According to Frankl, humans find meaning, and therefore something to live for, when they see something to strive after in the world. For him, this means either work or relationships. (I say “relationships” where Frankl says “love,” but a century of pop songs has tainted that word.) Meaning comes not from some list of principles, but from the work we do and the people we care about. This, for Frankl, is highly existentialist, in the Kierkegaardian sense.

Thus Frankl’s philosophy harbors a contradiction. We create meaning internally, but we create it outside ourselves, in our actions and relationships. Viewed another way, meaning is necessary, but it doesn’t objectively exist; it dwells in the realm of Platonic ideals. Though Frankl isn’t hostile to religion (and was, by reports, an observant but private Jew), his philosophy doesn’t require subsuming oneself into an external God. Meaning is, and isn’t, in the material world..

Victor E. Frankl

Calling this “philosophy” isn’t accidental. Frankl utilizes the scope of Western philosophy, but through a medical scientist’s eyes. Though his autobiographical section describes how he tested and defined his philosophy in the violent laboratory of Dachau, his therapeutic section contains practical applications, mostly questions for patients to ponder. Frankl doesn’t demand a closed loop, but neither does he require every student to reinvent philosophy, as Plato does.

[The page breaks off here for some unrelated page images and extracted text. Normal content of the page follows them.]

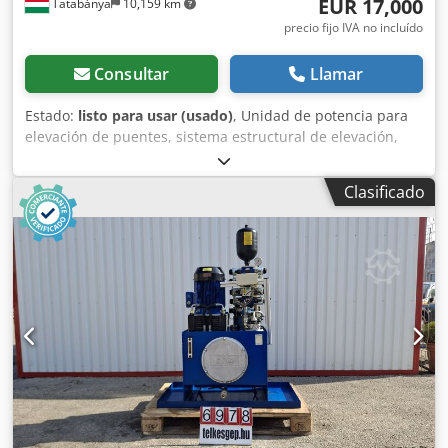
EUR 17,000
Tatabánya
10,159 km
precio fijo IVA no incluído
Consultar
Llamar
Estado:
listo para usar (usado)
, Unidad de potencia para
elevación de puentes, sistema estructural de elevación,
unidad hidráulica de elevación, cilindro hidráulico de 1000
toneladas, máquina usada Fabricante: Bucher Hydraulics
Clasificado
Tipo: QX24-008R ; PHHET Dimensiones totales: Ancho: 1420
mm Fondo: 860 mm Altura: 1770 mm Presión de trabajo:
350 bar Dwjdpfoyr Ihrex Ahbea Año de fabricación: 2017
Peso: 850 kg Datos eléctricos: 400 V; 11 kW; 20 A Cilindros
hidráulicos: 1. Dimensiones totales: 900 x 900 x 485 mm
Peso: 1400 kg Fabricante: Schiess Defries Presión de
trabajo: 450 bar Capacidad de carga: 1000 toneladas
Diámetro: 710 mm 2. Dimensiones totales: 900 x 900 x 485
mm Peso: 1400 kg Fabricante: Schiess Defries Presión de
trabajo: 450 bar Capacidad de carga: 1000 toneladas
Diámetro: 710 mm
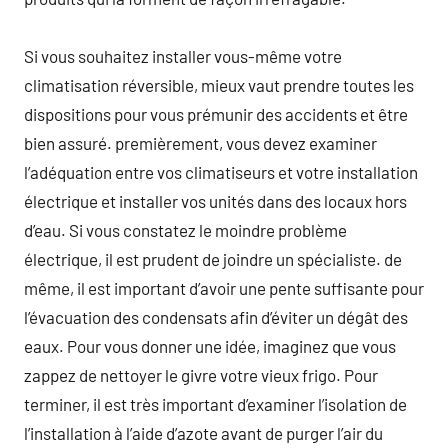
Si vous souhaitez installer vous-même votre
climatisation réversible, mieux vaut prendre toutes les
dispositions pour vous prémunir des accidents et être
bien assuré. premièrement, vous devez examiner
l’adéquation entre vos climatiseurs et votre installation
électrique et installer vos unités dans des locaux hors
d’eau. Si vous constatez le moindre problème
électrique, il est prudent de joindre un spécialiste. de
même, il est important d’avoir une pente suffisante pour
l’évacuation des condensats afin d’éviter un dégât des
eaux. Pour vous donner une idée, imaginez que vous
zappez de nettoyer le givre votre vieux frigo. Pour
terminer, il est très important d’examiner l’isolation de
l’installation à l’aide d’azote avant de purger l’air du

Perhaps most importantly, his philosophy steers us away from abstractions and buzzwords. We don’t find happiness by seeking happiness, Frankl writes, nor do we find healing by seeking healing. Rather, we find both by seeking something that gives our lives definition; happiness and healing are ancillary benefits of meaning. And again, meaning comes either from doing productive work, or pursuing nurturing relationships.

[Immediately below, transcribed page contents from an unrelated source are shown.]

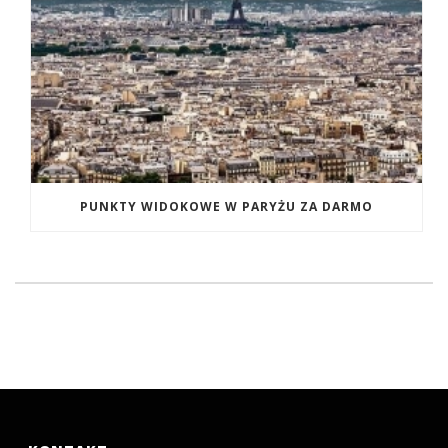
PUNKTY WIDOKOWE W PARYŻU ZA DARMO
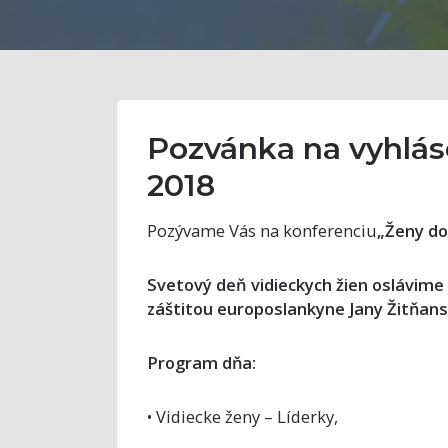
Pozvánka na vyhlás
2018
Pozývame Vás na konferenciu
„Ženy do
Svetový deň vidieckych žien oslávime 
záštitou europoslankyne Jany Žitňan
Program dňa:
• Vidiecke ženy – Líderky,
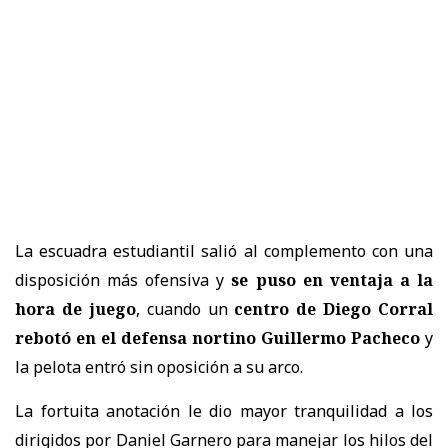
La escuadra estudiantil salió al complemento con una
disposición más ofensiva y
se puso en ventaja a la
hora de juego
, cuando un
centro de Diego Corral
rebotó en el defensa nortino Guillermo Pacheco
y
la pelota entró sin oposición a su arco.
La fortuita anotación le dio mayor tranquilidad a los
dirigidos por Daniel Garnero para manejar los hilos del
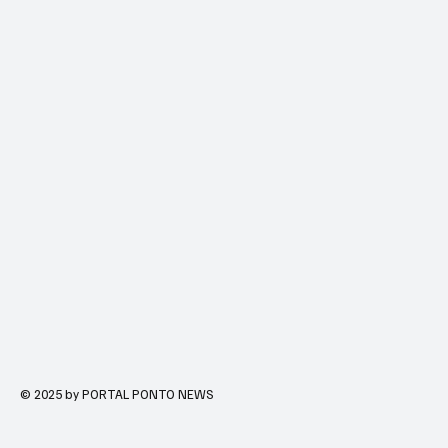
© 2025 by PORTAL PONTO NEWS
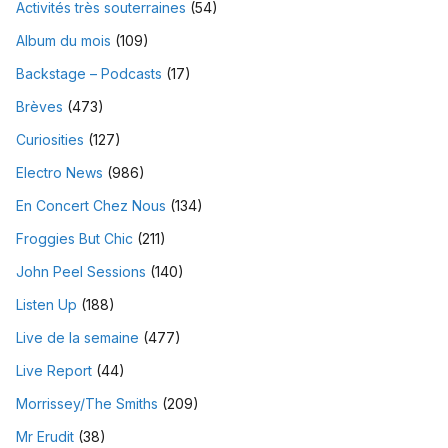
Activités très souterraines
(54)
Album du mois
(109)
Backstage – Podcasts
(17)
Brèves
(473)
Curiosities
(127)
Electro News
(986)
En Concert Chez Nous
(134)
Froggies But Chic
(211)
John Peel Sessions
(140)
Listen Up
(188)
Live de la semaine
(477)
Live Report
(44)
Morrissey/The Smiths
(209)
Mr Erudit
(38)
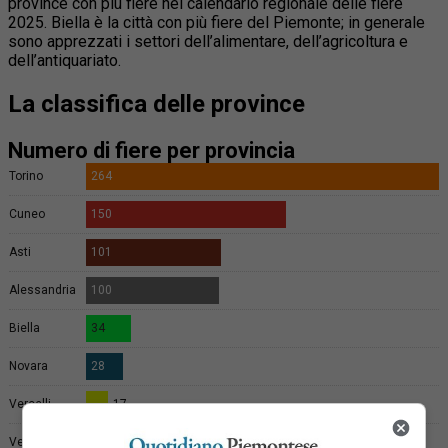
province con più fiere nel calendario regionale delle fiere
2025. Biella è la città con più fiere del Piemonte; in generale
sono apprezzati i settori dell’alimentare, dell’agricoltura e
dell’antiquariato.
La classifica delle province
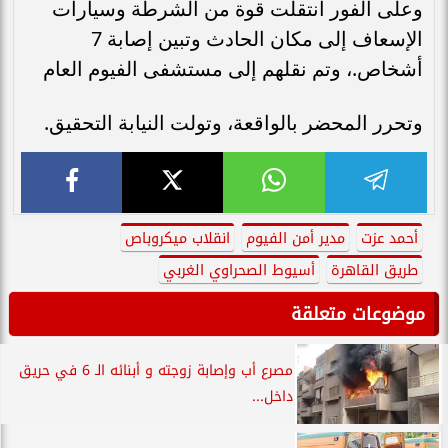
وعلى الفور انتقلت قوة من الشرطة وسيارات
الإسعاف إلى مكان الحادث وتبين إصابة 7
أشخاص.، وتم نقلهم إلى مستشفى الفيوم العام
وتحرر المحضر بالواقعة، وتولت النيابة التحقيق.
أحمد عزت
مدير أمن الفيوم
انقلاب ميكروباص
طريق القاهرة
أسيوط الصحراوي الغربي
موضوعات متعلقة
مصرع أب وإصابة زوجته و أبنائه الـ 6 في حريق
داخل...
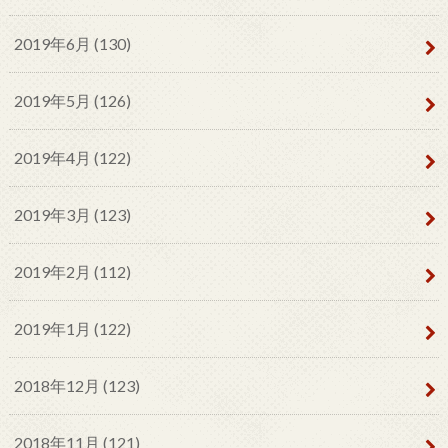
2019年6月 (130)
2019年5月 (126)
2019年4月 (122)
2019年3月 (123)
2019年2月 (112)
2019年1月 (122)
2018年12月 (123)
2018年11月 (121)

The points Frankl makes in technical terms in his second section, he demonstrates in practice in his first section. He survived the labor camps because he had a wife waiting and research to complete. (His wife died in another camp, but he didn’t know that for years.) Others survived because they had art to create, children to raise, or houses to build. Those who survived believed they had something waiting outside, and strove to remain connected with it.

Admittedly, Frankl’s narrative has garnered criticism. Historians dispute his labor camp memoir as somewhat fictionalized, as though no autobiographer ever streamlined events for clarity and readability. More fair are criticisms directed at specific details. Frankl repeatedly describes Auschwitz as though he faced extended internment there, though it was merely a layover; he mostly stayed at Dachau. This is slovenly and misleading, but doesn’t undo his message.

More important is the contrast between internal psychological meaning, and external nihilism. From King Solomon to Jean-Paul Sartre, thinkers have agreed that this world is chaotic, violent, and antithetical to human wellbeing. Yet like those thinkers, Frankl agrees we have control over only our own responses. We must at accordingly.

Victor Frankl wrote multiple volumes on the process of finding and making meaning. But this brief, plain-language book contains probably the most accessible and most widely read introduction for non-psychologists. He proffers a useful guide for finding meaning in a world suffused with despair. Only in seeking meaning through work or relationship, he contends, do we find happiness and healing within ourselves.